### TASK PROMPT
Output exactly, please, the lines of the records below from the one containing "focal_mm: 6.37" through the final line.

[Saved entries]
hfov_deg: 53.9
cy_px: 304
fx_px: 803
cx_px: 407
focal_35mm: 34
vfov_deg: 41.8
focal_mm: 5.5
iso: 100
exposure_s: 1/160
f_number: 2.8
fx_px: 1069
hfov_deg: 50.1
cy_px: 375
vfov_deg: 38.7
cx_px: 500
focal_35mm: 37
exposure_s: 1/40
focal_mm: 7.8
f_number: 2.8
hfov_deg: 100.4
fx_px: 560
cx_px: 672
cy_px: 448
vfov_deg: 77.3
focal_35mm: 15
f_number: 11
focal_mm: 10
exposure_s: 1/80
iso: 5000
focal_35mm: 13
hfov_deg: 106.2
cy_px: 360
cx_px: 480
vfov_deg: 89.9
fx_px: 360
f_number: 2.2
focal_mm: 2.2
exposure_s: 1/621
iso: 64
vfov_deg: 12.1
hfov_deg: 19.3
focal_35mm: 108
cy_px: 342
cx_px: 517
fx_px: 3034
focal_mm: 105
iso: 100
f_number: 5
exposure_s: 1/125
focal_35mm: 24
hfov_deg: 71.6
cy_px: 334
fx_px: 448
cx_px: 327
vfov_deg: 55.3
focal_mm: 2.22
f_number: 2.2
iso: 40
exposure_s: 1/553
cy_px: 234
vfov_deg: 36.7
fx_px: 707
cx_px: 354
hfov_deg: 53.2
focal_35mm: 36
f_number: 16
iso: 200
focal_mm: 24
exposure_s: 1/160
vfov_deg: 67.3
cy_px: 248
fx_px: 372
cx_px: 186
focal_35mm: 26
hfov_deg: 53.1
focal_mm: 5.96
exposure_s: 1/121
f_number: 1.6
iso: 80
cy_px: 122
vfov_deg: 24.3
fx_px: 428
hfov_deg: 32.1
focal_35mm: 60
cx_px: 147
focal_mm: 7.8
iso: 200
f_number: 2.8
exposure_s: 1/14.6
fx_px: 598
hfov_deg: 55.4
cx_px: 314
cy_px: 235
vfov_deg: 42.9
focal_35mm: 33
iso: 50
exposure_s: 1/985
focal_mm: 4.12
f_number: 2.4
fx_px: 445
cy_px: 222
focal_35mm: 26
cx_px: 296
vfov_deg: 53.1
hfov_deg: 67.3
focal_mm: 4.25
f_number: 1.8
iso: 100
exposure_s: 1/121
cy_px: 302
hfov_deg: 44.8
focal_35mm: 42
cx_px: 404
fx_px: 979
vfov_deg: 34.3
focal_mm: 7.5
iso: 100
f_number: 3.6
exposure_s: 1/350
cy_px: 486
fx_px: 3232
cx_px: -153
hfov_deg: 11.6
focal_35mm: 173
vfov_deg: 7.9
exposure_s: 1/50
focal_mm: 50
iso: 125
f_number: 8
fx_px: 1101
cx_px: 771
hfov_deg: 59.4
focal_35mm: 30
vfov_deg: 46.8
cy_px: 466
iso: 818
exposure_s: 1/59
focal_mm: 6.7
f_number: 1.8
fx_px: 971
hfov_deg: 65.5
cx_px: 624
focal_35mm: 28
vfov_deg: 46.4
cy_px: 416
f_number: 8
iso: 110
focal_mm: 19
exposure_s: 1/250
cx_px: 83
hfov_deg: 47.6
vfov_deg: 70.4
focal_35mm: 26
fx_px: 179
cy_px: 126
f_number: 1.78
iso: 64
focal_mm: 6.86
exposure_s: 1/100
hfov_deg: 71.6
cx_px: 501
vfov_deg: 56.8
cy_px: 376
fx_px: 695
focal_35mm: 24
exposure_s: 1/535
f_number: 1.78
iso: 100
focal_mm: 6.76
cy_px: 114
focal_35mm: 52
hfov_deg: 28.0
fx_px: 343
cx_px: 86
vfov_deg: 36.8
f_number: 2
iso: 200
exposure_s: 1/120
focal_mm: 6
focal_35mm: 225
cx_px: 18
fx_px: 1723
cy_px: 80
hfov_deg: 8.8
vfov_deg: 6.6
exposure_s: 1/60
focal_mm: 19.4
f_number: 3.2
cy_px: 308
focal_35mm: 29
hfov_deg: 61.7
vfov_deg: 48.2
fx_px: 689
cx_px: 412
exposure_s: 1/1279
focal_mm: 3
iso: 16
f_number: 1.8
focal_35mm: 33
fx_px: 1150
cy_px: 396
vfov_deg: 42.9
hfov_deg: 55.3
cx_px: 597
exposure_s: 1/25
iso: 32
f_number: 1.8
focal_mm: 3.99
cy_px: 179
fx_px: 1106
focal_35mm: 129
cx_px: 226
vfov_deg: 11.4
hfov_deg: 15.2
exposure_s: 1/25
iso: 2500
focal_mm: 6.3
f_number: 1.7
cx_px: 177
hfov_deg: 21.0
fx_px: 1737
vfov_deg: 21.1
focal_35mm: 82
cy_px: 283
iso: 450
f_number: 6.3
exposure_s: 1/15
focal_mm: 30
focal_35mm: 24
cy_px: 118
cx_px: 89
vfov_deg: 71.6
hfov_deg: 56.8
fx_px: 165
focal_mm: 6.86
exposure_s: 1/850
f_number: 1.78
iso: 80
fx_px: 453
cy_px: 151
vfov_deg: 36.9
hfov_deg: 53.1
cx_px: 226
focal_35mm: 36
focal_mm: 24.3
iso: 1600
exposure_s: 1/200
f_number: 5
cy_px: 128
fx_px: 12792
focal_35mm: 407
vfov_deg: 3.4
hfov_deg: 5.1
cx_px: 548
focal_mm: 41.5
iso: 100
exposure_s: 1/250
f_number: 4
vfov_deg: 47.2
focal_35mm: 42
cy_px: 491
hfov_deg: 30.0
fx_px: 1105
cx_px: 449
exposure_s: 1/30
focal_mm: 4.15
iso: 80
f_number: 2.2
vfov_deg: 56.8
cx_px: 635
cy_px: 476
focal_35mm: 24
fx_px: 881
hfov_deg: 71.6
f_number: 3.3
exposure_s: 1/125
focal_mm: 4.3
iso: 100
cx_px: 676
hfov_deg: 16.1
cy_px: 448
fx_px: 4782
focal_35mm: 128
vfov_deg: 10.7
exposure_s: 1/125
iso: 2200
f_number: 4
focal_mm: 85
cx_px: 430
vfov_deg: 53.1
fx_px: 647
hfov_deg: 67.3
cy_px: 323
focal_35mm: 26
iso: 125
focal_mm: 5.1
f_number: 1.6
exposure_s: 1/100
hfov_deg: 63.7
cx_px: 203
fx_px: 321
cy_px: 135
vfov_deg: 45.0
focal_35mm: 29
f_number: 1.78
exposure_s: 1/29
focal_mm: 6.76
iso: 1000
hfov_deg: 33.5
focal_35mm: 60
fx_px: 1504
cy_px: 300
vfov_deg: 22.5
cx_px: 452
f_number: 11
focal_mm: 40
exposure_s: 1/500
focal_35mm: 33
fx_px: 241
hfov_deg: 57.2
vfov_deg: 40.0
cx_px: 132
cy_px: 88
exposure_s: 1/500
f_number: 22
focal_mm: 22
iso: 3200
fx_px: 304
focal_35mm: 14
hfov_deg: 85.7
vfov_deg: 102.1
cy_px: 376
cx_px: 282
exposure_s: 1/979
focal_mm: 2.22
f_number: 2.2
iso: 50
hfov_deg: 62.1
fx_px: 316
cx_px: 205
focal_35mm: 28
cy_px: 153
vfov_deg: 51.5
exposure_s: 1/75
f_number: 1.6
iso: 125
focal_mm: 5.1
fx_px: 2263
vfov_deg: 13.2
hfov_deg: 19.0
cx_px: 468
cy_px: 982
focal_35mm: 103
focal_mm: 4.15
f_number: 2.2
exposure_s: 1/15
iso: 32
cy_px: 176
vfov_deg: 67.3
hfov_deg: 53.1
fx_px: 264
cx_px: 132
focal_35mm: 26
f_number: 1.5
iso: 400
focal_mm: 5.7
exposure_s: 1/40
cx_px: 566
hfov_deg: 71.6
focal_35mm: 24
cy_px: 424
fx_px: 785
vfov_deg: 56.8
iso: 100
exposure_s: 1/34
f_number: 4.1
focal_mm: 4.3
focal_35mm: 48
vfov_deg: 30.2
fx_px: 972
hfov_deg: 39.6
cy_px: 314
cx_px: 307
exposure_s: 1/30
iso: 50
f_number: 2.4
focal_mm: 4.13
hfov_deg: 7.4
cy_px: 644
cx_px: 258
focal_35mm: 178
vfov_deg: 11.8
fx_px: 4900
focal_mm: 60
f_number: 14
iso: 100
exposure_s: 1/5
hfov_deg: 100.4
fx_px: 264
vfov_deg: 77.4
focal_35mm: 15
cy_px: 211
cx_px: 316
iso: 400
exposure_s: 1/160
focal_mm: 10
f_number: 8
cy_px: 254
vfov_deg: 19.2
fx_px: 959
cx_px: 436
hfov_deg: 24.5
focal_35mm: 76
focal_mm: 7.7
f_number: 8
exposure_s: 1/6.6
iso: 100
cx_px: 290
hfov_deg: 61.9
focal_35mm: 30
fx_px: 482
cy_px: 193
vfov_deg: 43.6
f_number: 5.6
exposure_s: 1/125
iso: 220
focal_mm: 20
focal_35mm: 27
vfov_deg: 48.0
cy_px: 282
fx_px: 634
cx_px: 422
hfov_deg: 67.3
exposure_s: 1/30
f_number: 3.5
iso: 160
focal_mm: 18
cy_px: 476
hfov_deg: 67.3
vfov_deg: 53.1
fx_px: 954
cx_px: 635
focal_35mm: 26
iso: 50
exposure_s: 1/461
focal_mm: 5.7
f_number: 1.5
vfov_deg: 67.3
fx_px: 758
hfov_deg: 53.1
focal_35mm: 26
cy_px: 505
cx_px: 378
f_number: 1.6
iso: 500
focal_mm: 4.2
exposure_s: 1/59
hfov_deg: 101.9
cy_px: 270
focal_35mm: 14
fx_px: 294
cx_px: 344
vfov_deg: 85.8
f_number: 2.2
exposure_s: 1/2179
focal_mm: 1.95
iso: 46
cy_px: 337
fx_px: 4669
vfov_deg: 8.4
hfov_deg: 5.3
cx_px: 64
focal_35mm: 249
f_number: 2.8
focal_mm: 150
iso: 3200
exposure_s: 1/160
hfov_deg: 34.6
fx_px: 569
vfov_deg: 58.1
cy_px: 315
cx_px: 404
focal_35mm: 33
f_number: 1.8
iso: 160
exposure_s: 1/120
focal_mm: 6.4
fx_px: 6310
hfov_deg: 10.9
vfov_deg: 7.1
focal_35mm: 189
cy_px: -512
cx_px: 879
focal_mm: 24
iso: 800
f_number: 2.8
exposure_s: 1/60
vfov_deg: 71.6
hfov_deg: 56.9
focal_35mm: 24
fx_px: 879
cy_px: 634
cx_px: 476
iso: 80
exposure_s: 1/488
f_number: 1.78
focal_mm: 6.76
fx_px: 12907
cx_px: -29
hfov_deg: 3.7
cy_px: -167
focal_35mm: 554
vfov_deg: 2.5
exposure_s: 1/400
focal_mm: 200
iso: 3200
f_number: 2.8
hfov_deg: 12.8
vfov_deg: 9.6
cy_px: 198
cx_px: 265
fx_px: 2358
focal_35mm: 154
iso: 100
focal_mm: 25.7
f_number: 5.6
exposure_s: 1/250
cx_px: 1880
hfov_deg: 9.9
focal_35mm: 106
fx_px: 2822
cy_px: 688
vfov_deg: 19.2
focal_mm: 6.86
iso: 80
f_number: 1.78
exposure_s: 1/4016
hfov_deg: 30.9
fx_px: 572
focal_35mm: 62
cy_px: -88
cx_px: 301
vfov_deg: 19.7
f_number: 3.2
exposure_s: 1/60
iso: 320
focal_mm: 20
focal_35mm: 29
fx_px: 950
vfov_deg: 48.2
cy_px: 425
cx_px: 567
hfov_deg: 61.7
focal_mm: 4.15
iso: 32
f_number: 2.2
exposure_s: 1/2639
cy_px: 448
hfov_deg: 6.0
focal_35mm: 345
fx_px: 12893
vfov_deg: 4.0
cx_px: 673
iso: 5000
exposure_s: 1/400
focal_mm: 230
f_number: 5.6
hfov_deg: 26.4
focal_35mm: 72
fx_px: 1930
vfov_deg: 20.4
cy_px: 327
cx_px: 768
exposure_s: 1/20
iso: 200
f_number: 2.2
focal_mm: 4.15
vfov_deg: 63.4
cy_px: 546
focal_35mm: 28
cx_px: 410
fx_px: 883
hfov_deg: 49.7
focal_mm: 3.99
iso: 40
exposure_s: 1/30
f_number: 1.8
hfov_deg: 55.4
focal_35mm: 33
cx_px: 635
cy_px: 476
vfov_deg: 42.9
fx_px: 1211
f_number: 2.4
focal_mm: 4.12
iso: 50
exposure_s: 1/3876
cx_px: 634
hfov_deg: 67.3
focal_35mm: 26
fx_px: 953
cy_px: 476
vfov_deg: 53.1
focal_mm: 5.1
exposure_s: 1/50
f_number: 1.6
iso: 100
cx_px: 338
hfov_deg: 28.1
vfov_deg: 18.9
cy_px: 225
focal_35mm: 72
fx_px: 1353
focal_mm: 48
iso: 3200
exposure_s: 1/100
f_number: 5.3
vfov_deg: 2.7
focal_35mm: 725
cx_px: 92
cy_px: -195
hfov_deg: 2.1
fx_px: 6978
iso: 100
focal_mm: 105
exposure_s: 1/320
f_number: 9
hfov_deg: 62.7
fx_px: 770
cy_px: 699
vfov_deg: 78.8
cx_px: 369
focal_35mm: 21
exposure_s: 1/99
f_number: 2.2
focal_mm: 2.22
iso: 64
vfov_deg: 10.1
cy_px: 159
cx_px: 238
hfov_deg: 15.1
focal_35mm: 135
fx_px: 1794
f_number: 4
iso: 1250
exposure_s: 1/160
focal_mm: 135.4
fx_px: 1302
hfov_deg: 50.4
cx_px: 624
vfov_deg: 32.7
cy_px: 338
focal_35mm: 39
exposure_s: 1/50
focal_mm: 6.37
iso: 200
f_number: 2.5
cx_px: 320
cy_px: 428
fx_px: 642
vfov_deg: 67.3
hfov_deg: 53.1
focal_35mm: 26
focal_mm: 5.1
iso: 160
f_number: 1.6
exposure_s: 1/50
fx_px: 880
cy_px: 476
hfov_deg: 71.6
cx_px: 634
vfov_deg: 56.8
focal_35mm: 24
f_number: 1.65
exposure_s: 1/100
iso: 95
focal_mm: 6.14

### SOLUTION TO THIS EXERCISE
focal_mm: 6.37
iso: 200
f_number: 2.5
cx_px: 320
cy_px: 428
fx_px: 642
vfov_deg: 67.3
hfov_deg: 53.1
focal_35mm: 26
focal_mm: 5.1
iso: 160
f_number: 1.6
exposure_s: 1/50
fx_px: 880
cy_px: 476
hfov_deg: 71.6
cx_px: 634
vfov_deg: 56.8
focal_35mm: 24
f_number: 1.65
exposure_s: 1/100
iso: 95
focal_mm: 6.14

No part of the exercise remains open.